Com a publicação do despacho n. 6668/2017, o Gabinete do secretário de Estado Adjunto e da Saúde concedeu a todos os utentes com idade inferior a 18 anos o direito de terem presente no Bloco Operatório um dos pais, ou um acompanhante, durante a indução da anestesia. Sob uma aparência de “humanização” (principal objectivo que o próprio despacho enuncia), esse diploma legal é um enorme erro, técnico e político.

No preâmbulo do despacho, o legislador deixa bem claro que os seus fundamentos são “estudos publicados no Reino Unido e nos Estados Unidos da América”. Ora, na verdade, há vários outros estudos de sinal contrário; aliás, os livros de texto de Anestesiologia dizem claramente que não se sabe o que será melhor, para a criança e para todos os envolvidos: a presença ou a ausência dos pais no Bloco. Mas, ainda que existissem “estudos” absolutamente consensuais a nível mundial, seria inédito um Governo decretar um procedimento clínico único, sobretudo numa área em que há tantas variáveis envolvidas.

Apresento dois exemplos. No início da década de 1990, o fármaco Tiopental era o anestésico “standard”, que se usava quase sempre. Surgiu então o Propofol, universalmente considerado pelos “estudos” como superior ao Tiopental; em poucos anos, o Propofol tornou-se no anestésico “standard”, que se usa quase sempre. Não foi preciso nenhum diploma legal para impôr o “direito” dos utentes a que lhes fosse administrado Propofol. Mais, tal diploma imaginário poderia levar a graves problemas nos casos específicos em que o Propofol não é o fármaco mais indicado. Ou seja, não se pode impôr, por decreto, o uso sistemático de um fármaco, de uma técnica ou de um procedimento, por mais que “estudos” aconselhem o seu uso. Aliás, fármacos e técnicas quase caídos em desuso voltam a usar-se – quando novos estudos o aconselham. É o processo livre da Ciência, no qual nenhum Governo deve interferir.

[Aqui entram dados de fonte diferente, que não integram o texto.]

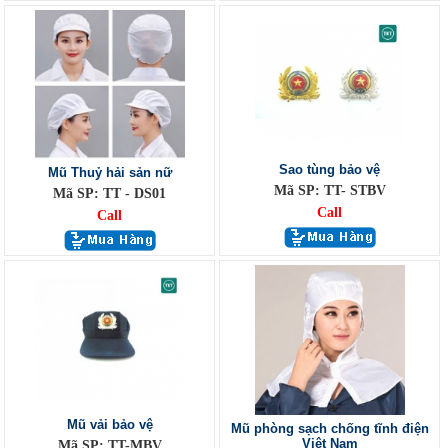
Sao tùng bảo vệ
Mũ Thuỷ hải sản nữ
Mã SP: TT- STBV
Mã SP: TT - DS01
Call
Call
Mũ vải bảo vệ
Mũ phòng sạch chống tĩnh điện
Việt Nam
Mã SP: TT-MBV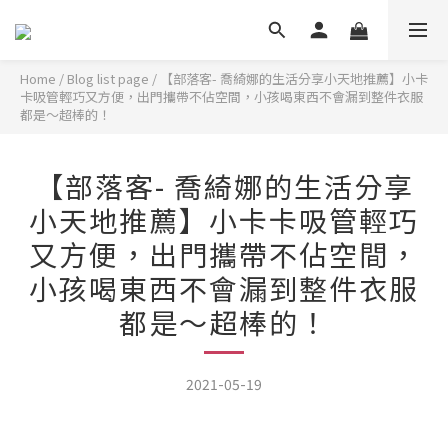
Home
/
Blog list page
/
【部落客- 喬綺娜的生活分享小天地推薦】小卡
卡吸管輕巧又方便，出門攜帶不佔空間，小孩喝東西不會漏到整件衣服
都是～超棒的！
【部落客- 喬綺娜的生活分享
小天地推薦】小卡卡吸管輕巧
又方便，出門攜帶不佔空間，
小孩喝東西不會漏到整件衣服
都是～超棒的！
2021-05-19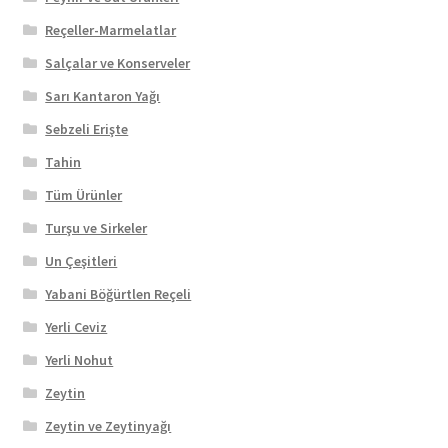
Reçeller-Marmelatlar
Salçalar ve Konserveler
Sarı Kantaron Yağı
Sebzeli Erişte
Tahin
Tüm Ürünler
Turşu ve Sirkeler
Un Çeşitleri
Yabani Böğürtlen Reçeli
Yerli Ceviz
Yerli Nohut
Zeytin
Zeytin ve Zeytinyağı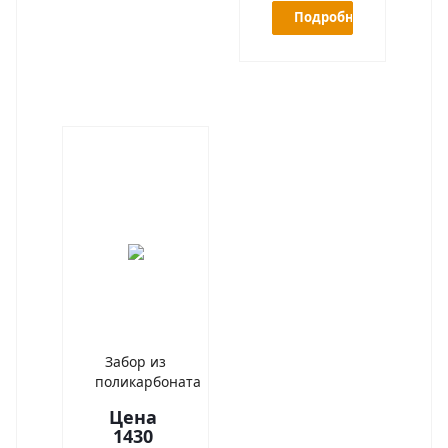
Подробнее
Забор из
поликарбоната
Цена
1430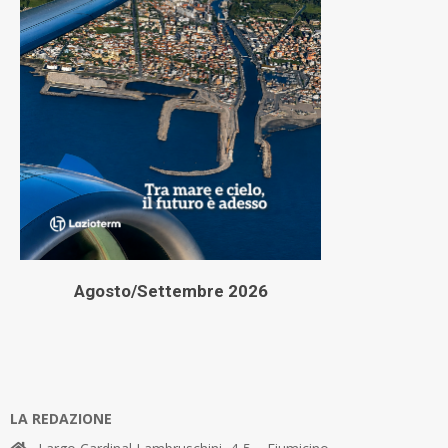
Agosto/Settembre 2026
LA REDAZIONE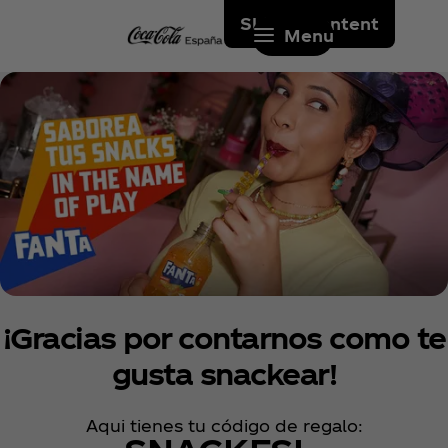
Skip to content
Menu
¡Gracias por contarnos como te
gusta snackear!
Aqui tienes tu código de regalo: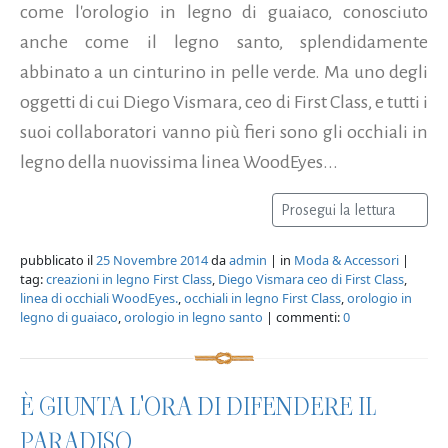
come l'orologio in legno di guaiaco, conosciuto
anche come il legno santo, splendidamente
abbinato a un cinturino in pelle verde. Ma uno degli
oggetti di cui Diego Vismara, ceo di First Class, e tutti i
suoi collaboratori vanno più fieri sono gli occhiali in
legno della nuovissima linea WoodEyes...
Prosegui la lettura
pubblicato il
25 Novembre 2014
da
admin
| in
Moda & Accessori
|
tag:
creazioni in legno First Class
,
Diego Vismara ceo di First Class
,
linea di occhiali WoodEyes.
,
occhiali in legno First Class
,
orologio in
legno di guaiaco
,
orologio in legno santo
| commenti:
0
È GIUNTA L'ORA DI DIFENDERE IL
PARADISO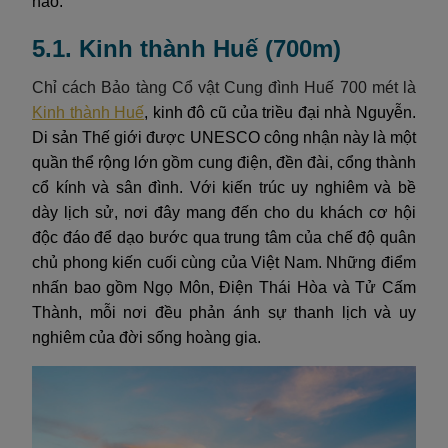
nào.
5.1. Kinh thành Huế (700m)
Chỉ cách Bảo tàng Cổ vật Cung đình Huế 700 mét là
Kinh thành Huế
, kinh đô cũ của triều đại nhà Nguyễn.
Di sản Thế giới được UNESCO công nhận này là một
quần thể rộng lớn gồm cung điện, đền đài, cổng thành
cổ kính và sân đình. Với kiến trúc uy nghiêm và bề
dày lịch sử, nơi đây mang đến cho du khách cơ hội
độc đáo để dạo bước qua trung tâm của chế độ quân
chủ phong kiến cuối cùng của Việt Nam. Những điểm
nhấn bao gồm Ngọ Môn, Điện Thái Hòa và Tử Cấm
Thành, mỗi nơi đều phản ánh sự thanh lịch và uy
nghiêm của đời sống hoàng gia.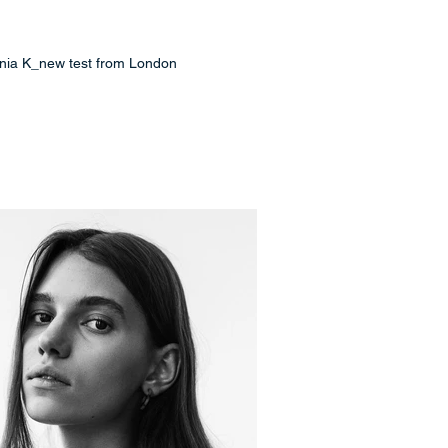
nia K_new test from London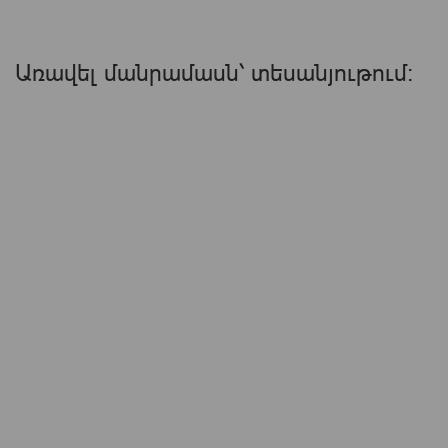
Առավել մանրամասն՝ տեսանյութում: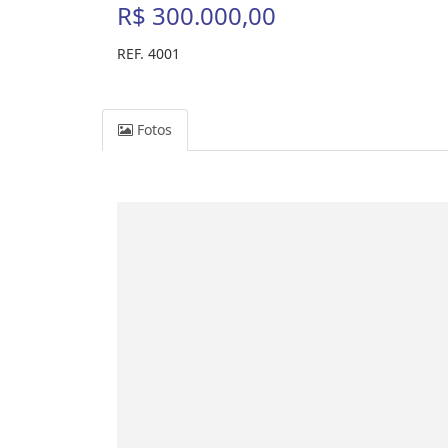
R$ 300.000,00
REF. 4001
Fotos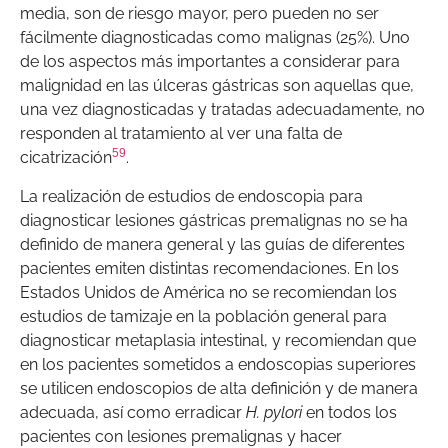
media, son de riesgo mayor, pero pueden no ser
fácilmente diagnosticadas como malignas (25%). Uno
de los aspectos más importantes a considerar para
malignidad en las úlceras gástricas son aquellas que,
una vez diagnosticadas y tratadas adecuadamente, no
responden al tratamiento al ver una falta de
59
cicatrización
.
La realización de estudios de endoscopia para
diagnosticar lesiones gástricas premalignas no se ha
definido de manera general y las guías de diferentes
pacientes emiten distintas recomendaciones. En los
Estados Unidos de América no se recomiendan los
estudios de tamizaje en la población general para
diagnosticar metaplasia intestinal, y recomiendan que
en los pacientes sometidos a endoscopias superiores
se utilicen endoscopios de alta definición y de manera
adecuada, así como erradicar
H. pylori
en todos los
pacientes con lesiones premalignas y hacer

Um segundo exemplo: há vários anos que os “estudos” são unânimes em considerar que, para terminar os efeitos de uma anestesia geral, o fármaco Suggamadex é muito superior ao fármaco Prostigmina. No entanto muitos utentes continuam ainda a receber o fármaco “pior” – porque é muito mais barato do que o fármaco “melhor”. É uma decisão médica que tem também em conta o factor económico. Não teria lógica que um Governo que se mostra tão atento às conclusões dos “estudos” e tão preocupado em legislar no interesse dos utentes decretasse o “direito” desses utentes a que lhes fosse administrado o fármaco melhor, retirando essa decisão da competência dos médicos?

Ao contrário de muitos dos meus colegas, eu anestesio as minhas crianças na ausência dos pais. Converso com elas na presença dos pais e explico-lhes o procedimento (com um tom que descreveria como “uma firmeza carinhosa e bem disposta”). E as minhas crianças, com 3, 4 ou 5 anos, vêm tranquilamente, alegremente, sozinhas comigo para o Bloco. Estabeleço com elas (e com os pais) uma relação personalizada, uma relação de confiança, que é a base de toda a relação médico-doente. Deve um Governo proibir esse tipo de relação, fomentando publicamente a desconfiança dos utentes quanto à capacidade dos anestesistas portugueses para decidirem o que é melhor para os seus doentes? E que dizer do facto deste diploma “meter no mesmo saco” recém-nascidos, crianças de idade escolar, ou adolescentes de 17 anos?

É que, por detrás desta aparente preocupação com a “humanização”, o que o Governo fez foi impor um procedimento único, ou seja, promover uma “massificação”. A verdadeira humanização está no tratamento personalizado, individualizado, e não na massificação – que é o seu inverso. Cada caso é único, e a função do médico é avaliá-lo e agir da forma mais adequada. É essa a essência da arte médica. É lamentável que, no seu constante afã de legislar, os nossos governantes da área da Saúde não tenham conseguido perceber essa dinâmica essencial. É igualmente incompreensível que a Ordem dos Médicos, que o diploma diz ter sido “ouvida”, não se tenha oposto com a maior veemência. Ela merece uma chamada de atenção à qual, estou certo, não deixará de responder. A liberdade de decisão dos médicos e o interesse dos nossos doentes assim o exigem.